### Assigned task
Copy out every line of the records below that contains the word "ancienne", treating uppercase and lowercase as different.

### Page-level text extractions
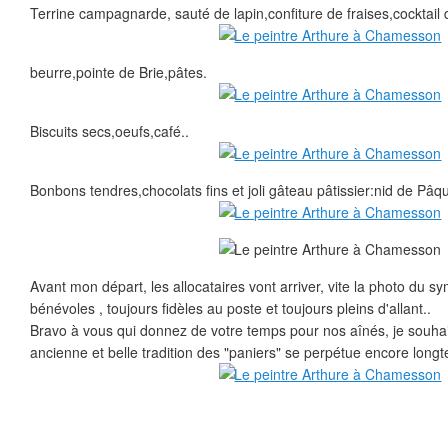
Terrine campagnarde, sauté de lapin,confiture de fraises,cocktail de
beurre,pointe de Brie,pâtes.
Biscuits secs,oeufs,café..
Bonbons tendres,chocolats fins et joli gâteau pâtissier:nid de Pâq
Avant mon départ, les allocataires vont arriver, vite la photo du 
bénévoles , toujours fidèles au poste et toujours pleins d'allant..
Bravo à vous qui donnez de votre temps pour nos aînés, je souhai
ancienne et belle tradition des "paniers" se perpétue encore long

### Expected output
ancienne et belle tradition des "paniers" se perpétue encore long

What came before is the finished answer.